Has he gotten a job as a cook?

  I look back at the cook but he’s turned away. I keep looking. He doesn’t look back. The men in the next booth are laughing loudly, pounding the table, talking about stolen identities. One of them claims that identities can’t be stolen, that the motions concealed by the static shape of a first-person singular pronoun can’t be held in place long enough to be taken away. A man with a shiny bald head makes a firm declaration, talking as if he wants everyone in the room to hear what he’s saying: The I itself could be stolen, but not what it signifies.

  The other four men at the table find this funny. They’re laughing and pounding the table even harder than before. At first I’m tempted to laugh along with them, even though I’m not part of their group. The laughter shows no sign of letting up. It starts to feel sinister, as if they might really know how to steal identities, or at least the linguistic surfaces of identities. Maybe they’re practicing some kind of evil magic. Maybe they’re members of a secret society. I wonder if they have a book of spells.

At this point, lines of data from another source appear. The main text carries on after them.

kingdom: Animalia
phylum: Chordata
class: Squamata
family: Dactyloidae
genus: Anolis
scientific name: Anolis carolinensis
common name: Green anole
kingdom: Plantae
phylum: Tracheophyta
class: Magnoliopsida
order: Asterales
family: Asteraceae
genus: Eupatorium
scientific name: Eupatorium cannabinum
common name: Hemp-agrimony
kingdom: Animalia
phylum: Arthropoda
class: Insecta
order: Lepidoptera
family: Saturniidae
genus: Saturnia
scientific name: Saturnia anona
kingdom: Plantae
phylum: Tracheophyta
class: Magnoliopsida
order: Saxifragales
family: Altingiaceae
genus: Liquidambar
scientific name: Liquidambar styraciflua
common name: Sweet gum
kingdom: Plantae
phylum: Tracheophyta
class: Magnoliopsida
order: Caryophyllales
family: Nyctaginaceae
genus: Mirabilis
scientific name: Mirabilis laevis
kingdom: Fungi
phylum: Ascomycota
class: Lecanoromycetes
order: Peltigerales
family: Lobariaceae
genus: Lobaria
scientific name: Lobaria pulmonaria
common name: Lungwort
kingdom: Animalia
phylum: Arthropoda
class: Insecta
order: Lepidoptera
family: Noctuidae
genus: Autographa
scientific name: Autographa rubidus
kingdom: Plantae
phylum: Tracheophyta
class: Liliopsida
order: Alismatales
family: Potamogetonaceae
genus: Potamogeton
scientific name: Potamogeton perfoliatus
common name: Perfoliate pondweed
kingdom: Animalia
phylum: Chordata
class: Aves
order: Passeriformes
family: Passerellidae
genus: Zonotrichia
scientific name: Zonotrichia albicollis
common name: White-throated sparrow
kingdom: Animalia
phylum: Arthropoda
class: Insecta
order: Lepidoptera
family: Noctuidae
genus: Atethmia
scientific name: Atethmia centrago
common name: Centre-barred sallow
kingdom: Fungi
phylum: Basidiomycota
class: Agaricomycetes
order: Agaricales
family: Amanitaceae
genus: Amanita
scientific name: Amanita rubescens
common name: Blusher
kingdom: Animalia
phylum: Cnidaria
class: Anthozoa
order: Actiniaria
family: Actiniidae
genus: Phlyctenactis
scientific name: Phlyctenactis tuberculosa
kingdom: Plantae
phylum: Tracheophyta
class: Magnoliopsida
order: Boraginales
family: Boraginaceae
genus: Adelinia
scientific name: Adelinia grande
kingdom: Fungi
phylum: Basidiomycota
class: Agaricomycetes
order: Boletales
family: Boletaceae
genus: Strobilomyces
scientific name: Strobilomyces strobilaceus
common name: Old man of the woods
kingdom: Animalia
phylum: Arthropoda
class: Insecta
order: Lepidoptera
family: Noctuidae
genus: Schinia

  Suddenly they’re all silent, like junior high school students when the teacher unexpectedly walks back into the classroom. The moment waits for something to happen. Nothing does. The moment waits. It waits and waits and waits for something to happen. Nothing does. I decide that the moment must be waiting for me to change the subject, so I think about what I’ll be doing later, when lunch is over. I decide that I’ll get a bag of burgers to go from GREAT! BURGERS, then go home and check on YouTube to see if anyone has a video of the sky yesterday. People seem to be filming almost everything these days, as if they’re always waiting with their cameras, as if the whole purpose of life is to get things on film. But what if what’s on YouTube is fake? What if the whole thing yesterday was staged, and they used a computer to make images of a sky filled with greasy cheeseburgers, then put it on the Internet as a hoax? I know Craig said his Republican lover saw food in the sky, but I can’t be sure that he isn’t joking. He’s played tricks like this on me before, and it’s also hard to believe he would sleep with a Republican.